An opposition leader said talks with government representatives, mediated by UN envoy Jamal Benomar, moved closer to an agreement on a Gulf Arab plan to remove Saleh from power. It would transfer power to his deputy, Abd-Rabbu Mansour Hadi, before an early presidential election.
Photo: AFP/Yemeni Presidency
“There is progress in the negotiations,” said the leader in an opposition coalition, who declined to be identified. “The differences now focus on the president’s military authorities. The opposition wants these powers to be transferred to a committee that will be responsible for the armed forces until a new president is elected.”
Saleh would retain his title during the interim period, but Hadi would take over his powers, the opposition figure said. Yemen’s opposition say Saleh wants overall control of the army, while they want the power to sack commanders who disobey orders.
The army is a key source of power in a society with few other national institutions.
Saleh, who has three times backed away from signing the accord, told elite Republican Guard soldiers he visited on Saturday that he was considering stepping down.
“We in the presidency of the state are willing to sacrifice for the nation, but you will stay, you are present ... you are the authority of power,” according to state Saba news agency.
Yemeni Deputy Information Minister Abdu al-Janadi also said on Sunday an agreement was near and that it could be signed in Riyadh as early as today, Saba said.
Saleh’s General People’s Congress party said on Saturday an agreement could be finalized within two days and signed in Riyadh. An opposition official subsequently dismissed prospects of an imminent deal.
Benomar, who arrived in Yemen last week to follow up on a UN Security Council resolution calling on Saleh to sign the Gulf initiative, delayed plans to leave before a deadline yesterday to report to the UN secretary-general.
Meanwhile, hundreds of Republican Guards have defected, saying they refuse to use force against protesters, activists said.

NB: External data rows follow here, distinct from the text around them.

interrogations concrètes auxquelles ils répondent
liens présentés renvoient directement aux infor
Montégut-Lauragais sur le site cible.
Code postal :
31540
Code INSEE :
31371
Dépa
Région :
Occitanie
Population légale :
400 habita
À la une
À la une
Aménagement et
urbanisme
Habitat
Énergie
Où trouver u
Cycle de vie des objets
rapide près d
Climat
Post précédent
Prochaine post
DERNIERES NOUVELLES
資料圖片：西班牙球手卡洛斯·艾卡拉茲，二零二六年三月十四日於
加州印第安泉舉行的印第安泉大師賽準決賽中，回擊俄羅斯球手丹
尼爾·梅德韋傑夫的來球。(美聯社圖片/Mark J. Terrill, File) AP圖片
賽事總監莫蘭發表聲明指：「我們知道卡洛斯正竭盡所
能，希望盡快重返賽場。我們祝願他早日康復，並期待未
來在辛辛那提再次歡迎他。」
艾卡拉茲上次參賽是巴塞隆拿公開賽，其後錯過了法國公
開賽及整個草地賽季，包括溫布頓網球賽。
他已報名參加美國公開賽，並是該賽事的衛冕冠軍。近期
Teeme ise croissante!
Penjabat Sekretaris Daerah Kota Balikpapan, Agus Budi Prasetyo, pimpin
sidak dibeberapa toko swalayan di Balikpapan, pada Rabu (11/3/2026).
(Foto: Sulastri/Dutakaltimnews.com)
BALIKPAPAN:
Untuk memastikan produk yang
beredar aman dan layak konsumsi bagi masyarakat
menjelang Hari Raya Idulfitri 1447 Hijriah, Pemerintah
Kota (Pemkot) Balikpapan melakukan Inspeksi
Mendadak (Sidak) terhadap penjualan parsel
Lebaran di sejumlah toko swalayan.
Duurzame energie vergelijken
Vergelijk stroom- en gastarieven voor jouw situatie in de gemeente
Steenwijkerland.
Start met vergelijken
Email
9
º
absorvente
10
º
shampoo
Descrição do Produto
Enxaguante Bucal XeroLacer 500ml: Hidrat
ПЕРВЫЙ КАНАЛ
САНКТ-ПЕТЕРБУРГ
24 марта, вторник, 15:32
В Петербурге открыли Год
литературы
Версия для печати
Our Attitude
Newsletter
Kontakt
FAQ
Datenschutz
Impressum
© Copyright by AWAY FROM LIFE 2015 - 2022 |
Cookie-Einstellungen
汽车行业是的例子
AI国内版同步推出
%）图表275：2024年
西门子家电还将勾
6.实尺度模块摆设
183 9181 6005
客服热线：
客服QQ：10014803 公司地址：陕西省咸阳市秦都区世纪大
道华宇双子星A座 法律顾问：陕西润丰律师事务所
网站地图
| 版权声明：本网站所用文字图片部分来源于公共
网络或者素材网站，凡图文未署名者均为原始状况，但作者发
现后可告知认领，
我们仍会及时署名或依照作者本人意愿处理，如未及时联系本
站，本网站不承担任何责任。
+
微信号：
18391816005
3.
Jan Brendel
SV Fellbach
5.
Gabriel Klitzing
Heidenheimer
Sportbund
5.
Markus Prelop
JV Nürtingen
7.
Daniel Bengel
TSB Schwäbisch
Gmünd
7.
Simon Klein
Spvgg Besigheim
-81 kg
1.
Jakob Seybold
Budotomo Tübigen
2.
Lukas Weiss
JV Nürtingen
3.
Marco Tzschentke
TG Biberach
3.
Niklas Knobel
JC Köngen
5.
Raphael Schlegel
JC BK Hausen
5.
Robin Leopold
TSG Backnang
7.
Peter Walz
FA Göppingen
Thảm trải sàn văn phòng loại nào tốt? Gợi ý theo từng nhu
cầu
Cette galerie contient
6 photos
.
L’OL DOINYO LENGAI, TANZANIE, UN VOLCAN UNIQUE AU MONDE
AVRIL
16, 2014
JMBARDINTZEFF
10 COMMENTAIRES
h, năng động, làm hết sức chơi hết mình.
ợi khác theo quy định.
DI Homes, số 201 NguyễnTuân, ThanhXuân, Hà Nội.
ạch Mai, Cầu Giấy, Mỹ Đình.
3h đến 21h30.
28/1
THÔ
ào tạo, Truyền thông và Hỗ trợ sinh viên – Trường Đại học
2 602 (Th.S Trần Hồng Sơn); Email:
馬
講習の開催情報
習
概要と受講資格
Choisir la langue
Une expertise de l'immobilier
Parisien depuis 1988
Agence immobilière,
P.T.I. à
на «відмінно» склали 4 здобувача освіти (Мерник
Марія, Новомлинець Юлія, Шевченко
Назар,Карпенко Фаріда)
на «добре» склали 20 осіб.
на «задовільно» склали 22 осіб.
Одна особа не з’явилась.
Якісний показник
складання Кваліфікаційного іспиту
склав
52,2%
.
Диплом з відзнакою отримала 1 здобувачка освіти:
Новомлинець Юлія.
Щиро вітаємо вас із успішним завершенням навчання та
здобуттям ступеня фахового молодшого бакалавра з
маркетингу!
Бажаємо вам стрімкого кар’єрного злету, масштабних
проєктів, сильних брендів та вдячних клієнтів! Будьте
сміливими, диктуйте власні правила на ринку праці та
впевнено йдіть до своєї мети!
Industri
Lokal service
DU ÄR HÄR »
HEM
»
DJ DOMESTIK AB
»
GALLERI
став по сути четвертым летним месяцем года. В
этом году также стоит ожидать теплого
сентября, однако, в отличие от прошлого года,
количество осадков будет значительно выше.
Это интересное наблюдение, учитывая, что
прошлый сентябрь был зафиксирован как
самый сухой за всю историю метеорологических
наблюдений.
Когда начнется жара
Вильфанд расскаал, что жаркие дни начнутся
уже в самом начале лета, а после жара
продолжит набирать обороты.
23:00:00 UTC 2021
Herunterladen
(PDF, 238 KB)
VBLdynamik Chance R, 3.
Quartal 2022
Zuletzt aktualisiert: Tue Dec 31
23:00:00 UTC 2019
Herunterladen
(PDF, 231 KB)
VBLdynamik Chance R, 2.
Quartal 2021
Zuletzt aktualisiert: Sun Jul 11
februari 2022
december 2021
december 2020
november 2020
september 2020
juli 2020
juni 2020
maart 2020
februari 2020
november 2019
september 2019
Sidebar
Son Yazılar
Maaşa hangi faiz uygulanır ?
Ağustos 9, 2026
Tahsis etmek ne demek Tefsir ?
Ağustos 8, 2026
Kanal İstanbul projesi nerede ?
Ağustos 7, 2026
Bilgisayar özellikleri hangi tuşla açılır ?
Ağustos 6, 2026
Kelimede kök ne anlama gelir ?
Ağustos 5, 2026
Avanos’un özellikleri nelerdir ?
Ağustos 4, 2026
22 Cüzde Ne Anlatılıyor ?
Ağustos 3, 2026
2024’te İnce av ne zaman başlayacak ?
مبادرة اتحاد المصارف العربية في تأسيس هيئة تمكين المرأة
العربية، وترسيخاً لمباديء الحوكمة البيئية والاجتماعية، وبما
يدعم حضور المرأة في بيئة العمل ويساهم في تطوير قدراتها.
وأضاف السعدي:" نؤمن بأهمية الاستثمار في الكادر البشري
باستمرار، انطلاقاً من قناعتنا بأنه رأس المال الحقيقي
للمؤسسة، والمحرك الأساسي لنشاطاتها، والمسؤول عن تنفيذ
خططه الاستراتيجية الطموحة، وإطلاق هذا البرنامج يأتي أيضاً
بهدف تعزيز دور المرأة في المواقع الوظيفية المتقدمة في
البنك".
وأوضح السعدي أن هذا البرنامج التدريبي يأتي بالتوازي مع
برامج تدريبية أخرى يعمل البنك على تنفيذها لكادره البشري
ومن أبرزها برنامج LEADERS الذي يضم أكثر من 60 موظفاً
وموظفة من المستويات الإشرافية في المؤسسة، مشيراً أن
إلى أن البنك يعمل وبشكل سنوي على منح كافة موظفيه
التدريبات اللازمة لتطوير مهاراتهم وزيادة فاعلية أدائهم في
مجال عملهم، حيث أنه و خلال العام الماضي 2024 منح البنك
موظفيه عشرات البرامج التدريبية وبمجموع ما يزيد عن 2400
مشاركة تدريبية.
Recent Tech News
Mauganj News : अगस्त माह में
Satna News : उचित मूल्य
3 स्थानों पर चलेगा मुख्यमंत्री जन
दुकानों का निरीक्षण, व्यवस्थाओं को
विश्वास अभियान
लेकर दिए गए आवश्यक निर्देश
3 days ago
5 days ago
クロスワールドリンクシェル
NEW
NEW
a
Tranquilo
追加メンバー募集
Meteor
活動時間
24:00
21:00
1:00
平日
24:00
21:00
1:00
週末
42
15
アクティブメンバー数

“We joined the revolution because we do not want to participate in the bloodshed and killings practiced by Saleh and his forces in [the southern city of] Taiz, Sana’a and in Arhab [north of Sana’a],” a force member told protesters on Saturday.
In continuing unrest, a colonel in the army was shot dead in Arhab, Saba reported, blaming the opposition for the attack.
In the southern port city of Mukalla, another army colonel was shot dead by gunmen on a motorcycle, a local official said.
It was the latest in a series of drive-by attacks on security or military officers in southern Yemen, which officials blame on militants believed to be linked to al-Qaeda.
Militants have seized swathes of territory in southern Yemen in the chaos created by 10 months of unrest and protests.
In Arhab, an opposition Web site reported that a child was killed on Sunday during shelling by government forces on the tribal area north of the capital.